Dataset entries
--------------------------------------------------
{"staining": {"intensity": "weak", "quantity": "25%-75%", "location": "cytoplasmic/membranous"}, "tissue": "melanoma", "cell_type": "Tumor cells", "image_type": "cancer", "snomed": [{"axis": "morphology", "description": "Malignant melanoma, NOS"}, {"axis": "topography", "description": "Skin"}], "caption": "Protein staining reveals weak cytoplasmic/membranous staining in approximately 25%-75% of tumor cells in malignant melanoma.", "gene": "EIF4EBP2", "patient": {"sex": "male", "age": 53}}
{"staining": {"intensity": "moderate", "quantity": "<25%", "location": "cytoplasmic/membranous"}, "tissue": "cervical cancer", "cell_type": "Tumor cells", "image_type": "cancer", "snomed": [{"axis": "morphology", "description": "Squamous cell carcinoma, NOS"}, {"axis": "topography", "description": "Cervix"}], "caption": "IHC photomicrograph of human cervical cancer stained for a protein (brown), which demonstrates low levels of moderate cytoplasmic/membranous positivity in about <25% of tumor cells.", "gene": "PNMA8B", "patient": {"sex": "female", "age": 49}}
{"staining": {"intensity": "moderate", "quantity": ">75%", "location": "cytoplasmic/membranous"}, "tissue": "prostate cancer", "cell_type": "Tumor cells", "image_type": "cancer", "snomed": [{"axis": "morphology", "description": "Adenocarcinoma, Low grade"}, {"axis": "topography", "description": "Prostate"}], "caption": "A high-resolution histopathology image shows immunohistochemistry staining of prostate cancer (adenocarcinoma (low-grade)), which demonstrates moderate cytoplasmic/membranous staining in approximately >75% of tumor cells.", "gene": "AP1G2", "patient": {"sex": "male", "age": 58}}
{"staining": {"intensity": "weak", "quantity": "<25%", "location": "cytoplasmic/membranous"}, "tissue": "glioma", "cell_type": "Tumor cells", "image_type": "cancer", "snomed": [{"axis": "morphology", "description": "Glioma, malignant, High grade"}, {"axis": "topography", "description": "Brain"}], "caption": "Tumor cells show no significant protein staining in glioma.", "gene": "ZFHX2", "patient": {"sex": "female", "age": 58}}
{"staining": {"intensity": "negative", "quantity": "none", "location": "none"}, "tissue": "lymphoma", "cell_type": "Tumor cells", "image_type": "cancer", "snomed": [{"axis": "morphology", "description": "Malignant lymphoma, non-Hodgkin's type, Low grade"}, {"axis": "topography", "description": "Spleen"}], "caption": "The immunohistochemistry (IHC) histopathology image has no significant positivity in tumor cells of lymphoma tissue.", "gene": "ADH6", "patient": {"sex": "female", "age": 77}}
--------------------------------------------------
• _Task instructions_
Each of the lines from the one that contains "cells show no" through the last line of the data needs to be repeated exactly, with no others.

• _Problem solution_
{"staining": {"intensity": "weak", "quantity": "<25%", "location": "cytoplasmic/membranous"}, "tissue": "glioma", "cell_type": "Tumor cells", "image_type": "cancer", "snomed": [{"axis": "morphology", "description": "Glioma, malignant, High grade"}, {"axis": "topography", "description": "Brain"}], "caption": "Tumor cells show no significant protein staining in glioma.", "gene": "ZFHX2", "patient": {"sex": "female", "age": 58}}
{"staining": {"intensity": "negative", "quantity": "none", "location": "none"}, "tissue": "lymphoma", "cell_type": "Tumor cells", "image_type": "cancer", "snomed": [{"axis": "morphology", "description": "Malignant lymphoma, non-Hodgkin's type, Low grade"}, {"axis": "topography", "description": "Spleen"}], "caption": "The immunohistochemistry (IHC) histopathology image has no significant positivity in tumor cells of lymphoma tissue.", "gene": "ADH6", "patient": {"sex": "female", "age": 77}}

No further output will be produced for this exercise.